Es wurden viele Interpretationen des Pijjut gemacht, etwa:

  • Der Vater, der die Ziege gekauft hat, ist ein Gleichnis davon, wie Gott das Volk Israel auswählt, die anderen Figuren sind ein Gleichnis von den anderen Völkern, die seinen Platz einnehmen wollen, bis Gott schließlich Israel zu seiner Größe zurückbringt.
  • Die Figuren sind ein Gleichnis vom Einzug Israels in Ägypten und seiner Erlösung: Die Ziege ist Joseph (dessen Brüder sein Hemd in Ziegenbockblut getaucht haben), die Katze sind seine elf Brüder, der Hund sind die Ägypter, die die Kinder Israels versklavten, der Stock ist der Stab des Moses, das Feuer ist das Feuer des bösen Instinkts In der Wüste, das Wasser ist die Tora, die Israel in der Wüste erhalten hat (die Tora wird dem Wasser verabreicht) (andere Interpretation: das Feuer und das Wasser ist die Feuersäule und die Wolkensäule, die die Kinder Israels in der Wüste begleitete), der Stier ist die Sünde des Kalbes, das Kalb und schließlich Gott, der die Kinder Israel aus Ägypten erlöste und sie in das Land Israel verbrachte.
  • Eine Interpretation ist, dass Chad Gadja von den verschiedenen Nationen handelt, die das Land Israel erobert haben: Das Kind symbolisiert das jüdische Volk; die Katze die Assyrer; der Hund die Babylonier; der Stock die Perser; das Feuer Mazedonien; das Wasser das Römische Reich; der Ochse die Sarazenen; der Schlächter die Kreuzfahrer; der Todesengel die Türken.
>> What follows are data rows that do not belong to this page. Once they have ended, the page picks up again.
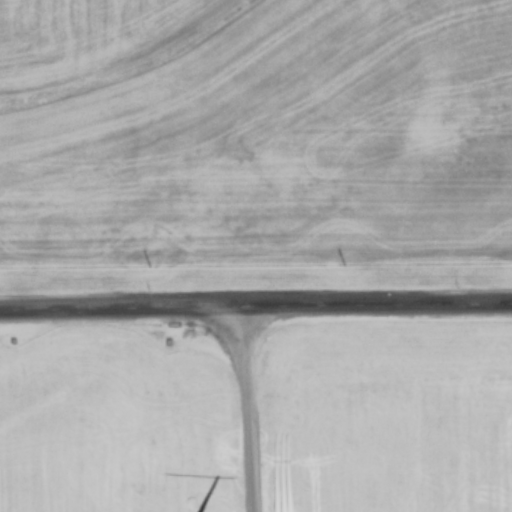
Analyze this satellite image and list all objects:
road: (255, 293)
road: (247, 403)
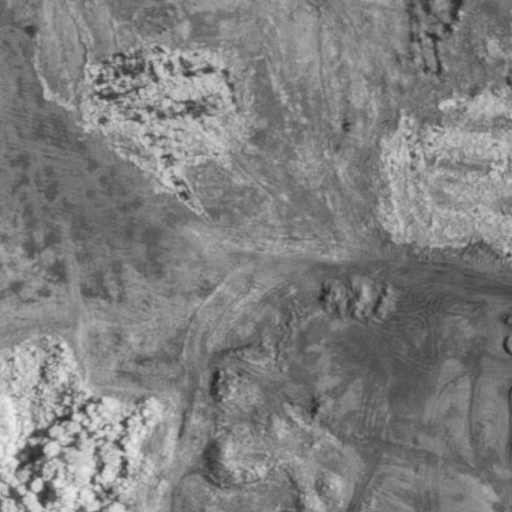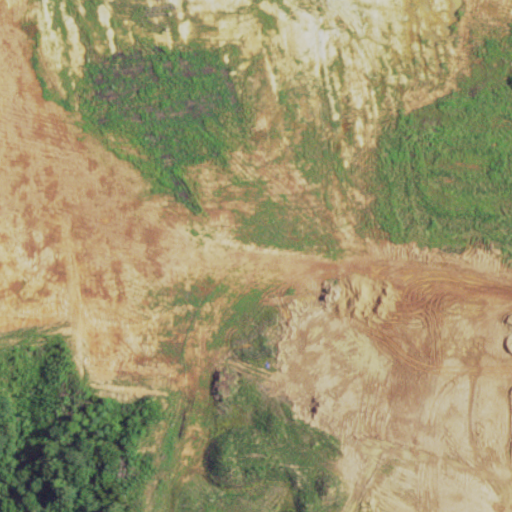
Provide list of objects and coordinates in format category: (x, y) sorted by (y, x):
road: (52, 58)
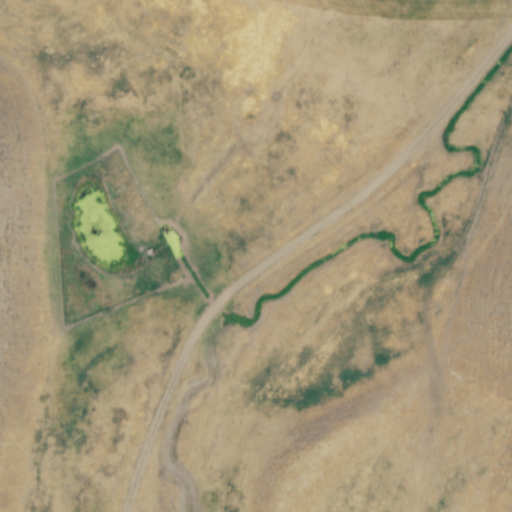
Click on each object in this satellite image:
road: (287, 250)
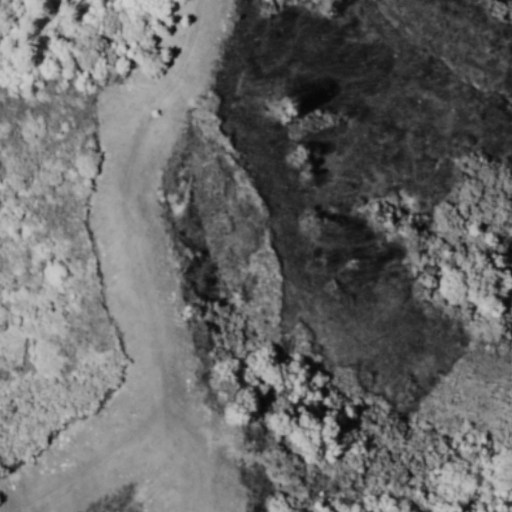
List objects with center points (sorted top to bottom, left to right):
road: (128, 250)
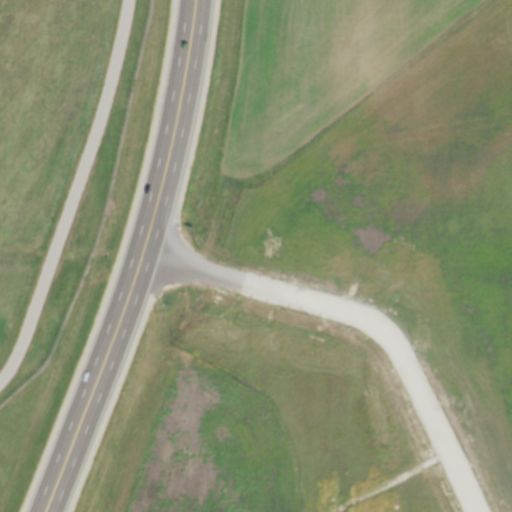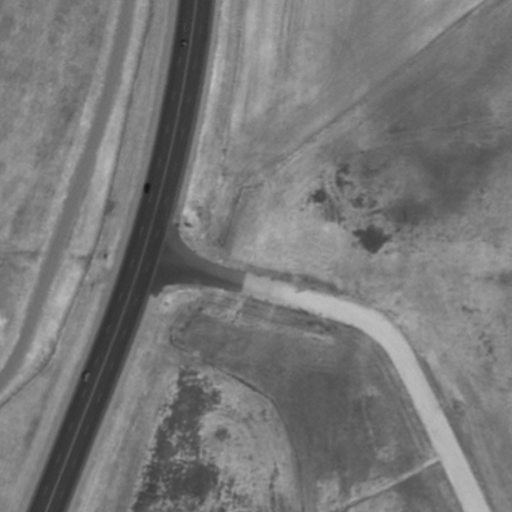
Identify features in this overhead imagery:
airport: (65, 198)
road: (130, 258)
crop: (327, 273)
road: (452, 308)
road: (357, 316)
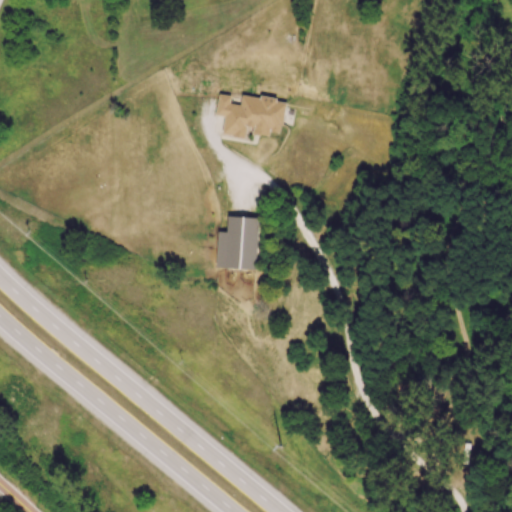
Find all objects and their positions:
building: (247, 117)
building: (231, 246)
road: (346, 337)
road: (136, 396)
road: (115, 415)
road: (15, 498)
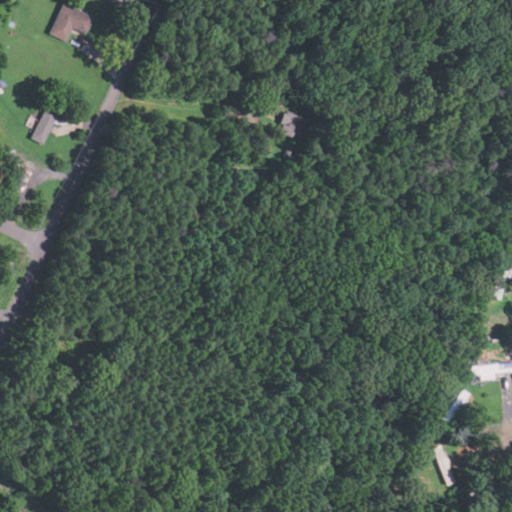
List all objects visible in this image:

Am Ende kehrt Gott zurück, um die Juden nach Israel zurückzuschicken.[4]

Heinrich Heine knüpft an diese Tradition an, indem er im Rabbi von Bacherach den Narren Jäkel ein „Lied aus der Agade“ singen lässt. Alle Strophen vom „Böcklein“ bis zum „Todesenglein“ werden zitiert. Nur die letzte Strophe lässt Jäkel aus, spricht seinen jüdischen Zuhörern aber noch von der Rache Gottes.[5]

Auch christliche Schriftsteller aus dem Zeitalter der Aufklärung wie Hermann von der Hardt, Johann Christoph Wagenseil und Johann Christian Georg Bodenschatz befassten sich mit der Thematik von Chad gadja.
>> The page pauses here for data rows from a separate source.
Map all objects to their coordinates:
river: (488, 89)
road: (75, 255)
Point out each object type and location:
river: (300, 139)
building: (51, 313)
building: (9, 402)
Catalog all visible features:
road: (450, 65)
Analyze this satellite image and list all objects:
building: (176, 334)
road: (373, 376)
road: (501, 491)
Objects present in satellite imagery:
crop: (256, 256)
In Anlehnung an das Lied ist Chad Gadja auch der Name einer täglichen Kolumne der Zeitung Ma’ariv, die ca. 30 Jahre lang von Ephraim Kishon betreut wurde.
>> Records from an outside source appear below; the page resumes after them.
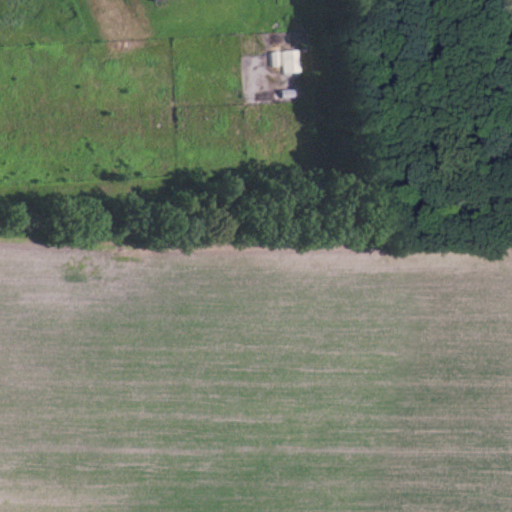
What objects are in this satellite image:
building: (144, 1)
building: (286, 62)
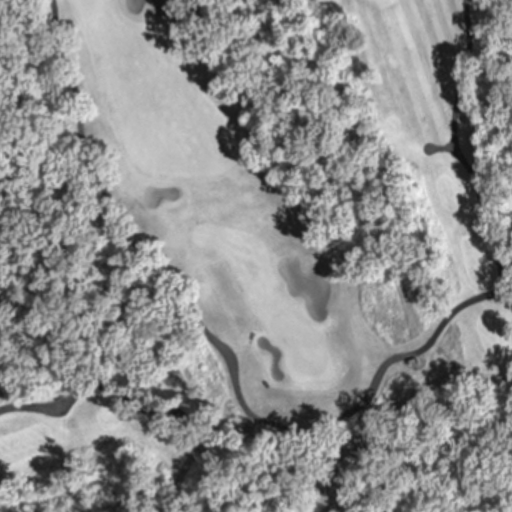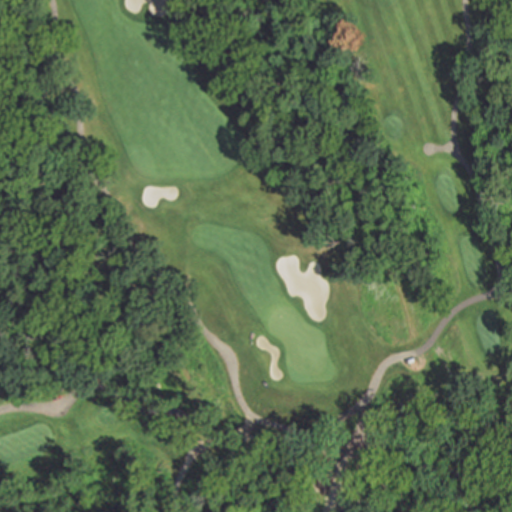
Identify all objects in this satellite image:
road: (437, 148)
road: (96, 187)
park: (256, 256)
road: (501, 299)
road: (160, 360)
road: (243, 423)
road: (243, 435)
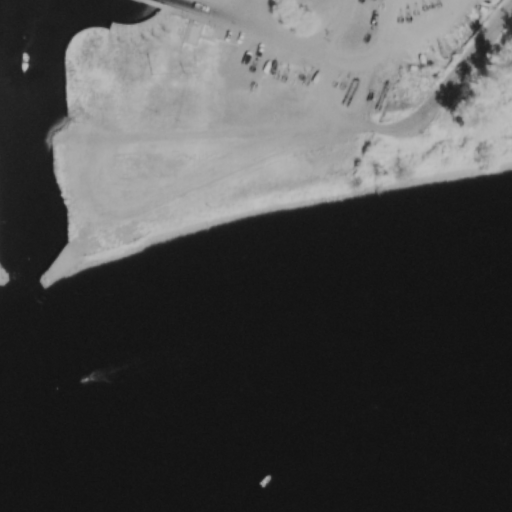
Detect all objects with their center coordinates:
road: (154, 5)
road: (231, 5)
road: (245, 10)
road: (393, 18)
road: (208, 24)
road: (248, 24)
road: (336, 27)
road: (144, 29)
building: (192, 36)
road: (381, 46)
building: (222, 51)
road: (345, 57)
road: (440, 88)
road: (353, 93)
park: (229, 112)
road: (307, 129)
road: (168, 139)
road: (334, 157)
road: (166, 179)
river: (335, 446)
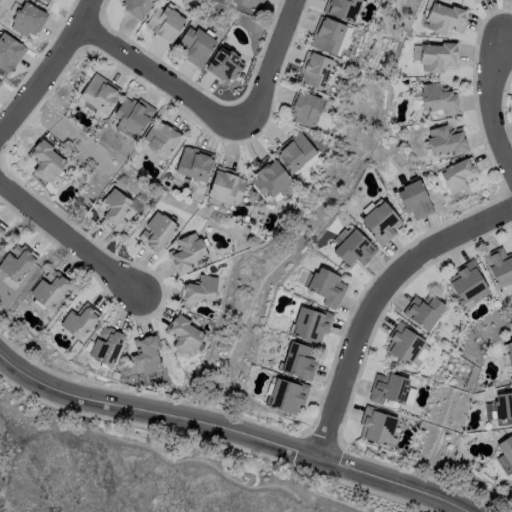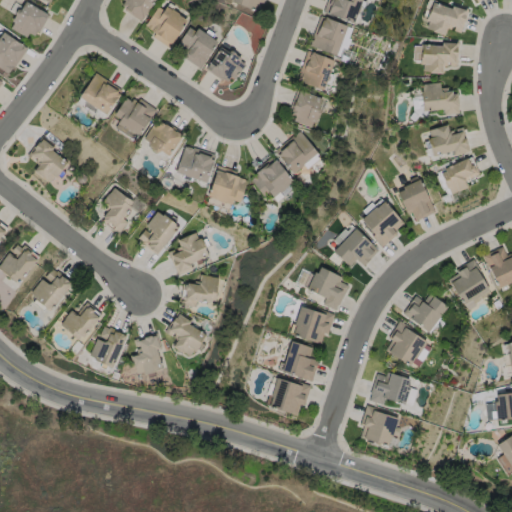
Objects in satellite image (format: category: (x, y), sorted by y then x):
building: (48, 0)
building: (473, 0)
building: (48, 1)
building: (476, 1)
building: (249, 3)
building: (249, 4)
building: (136, 6)
building: (135, 7)
building: (342, 9)
building: (343, 9)
building: (443, 17)
building: (444, 18)
building: (28, 19)
building: (28, 21)
building: (164, 24)
building: (167, 24)
building: (327, 35)
building: (328, 36)
building: (195, 45)
building: (197, 45)
building: (9, 52)
building: (9, 52)
building: (436, 57)
building: (224, 65)
building: (226, 65)
building: (314, 69)
road: (50, 70)
building: (315, 71)
building: (0, 81)
building: (0, 82)
building: (99, 93)
building: (100, 93)
building: (437, 98)
building: (439, 98)
building: (416, 103)
building: (304, 107)
road: (491, 107)
building: (306, 109)
building: (132, 114)
building: (135, 115)
road: (218, 116)
building: (161, 137)
building: (162, 137)
building: (445, 140)
building: (445, 140)
building: (296, 153)
building: (297, 153)
building: (47, 160)
building: (46, 161)
building: (194, 163)
building: (194, 164)
building: (457, 174)
building: (459, 174)
building: (270, 178)
building: (270, 178)
building: (226, 185)
building: (227, 187)
building: (414, 200)
building: (415, 200)
building: (117, 209)
building: (115, 210)
building: (379, 221)
building: (381, 221)
building: (1, 229)
building: (2, 229)
building: (156, 232)
building: (156, 232)
road: (70, 238)
building: (353, 248)
building: (354, 248)
building: (186, 251)
building: (188, 253)
building: (16, 261)
building: (17, 263)
building: (499, 265)
building: (500, 265)
building: (467, 283)
building: (468, 283)
building: (326, 286)
building: (327, 287)
building: (49, 288)
building: (49, 289)
building: (199, 290)
building: (200, 291)
road: (377, 303)
building: (424, 311)
building: (424, 311)
building: (81, 319)
building: (79, 320)
building: (311, 324)
building: (310, 325)
building: (183, 334)
building: (185, 334)
building: (403, 344)
building: (404, 344)
building: (106, 345)
building: (107, 345)
building: (508, 353)
building: (147, 354)
building: (145, 355)
building: (509, 355)
building: (298, 361)
building: (299, 361)
building: (390, 389)
building: (286, 395)
building: (287, 396)
building: (503, 405)
building: (500, 407)
building: (376, 426)
building: (377, 426)
road: (232, 432)
building: (506, 448)
building: (506, 449)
Chad Gadja wurde 1976 vom italienischen Musiker Angelo Branduardi unter dem Titel Alla fiera dell’est (auch engl. Highdown Fair) adaptiert und bekannt gemacht. Aus dem Lämmchen wurde dabei eine Maus.

Chava Alberstein schuf 1989 eine modernisierte Fassung, setzte sie in Bezug zum Nahostkonflikt und fragte, wie lange das destruktive Treiben, das Chad Gadja zwischen Israel und Palästinensern noch weitergehen solle.[6] Der staatliche Rundfunk boycottierte ihr Lied zeitweise.[7]

Verwandte Lieder im englischen Sprachraum sind The House that Jack built und I know an old Lady who swallowed a Fly.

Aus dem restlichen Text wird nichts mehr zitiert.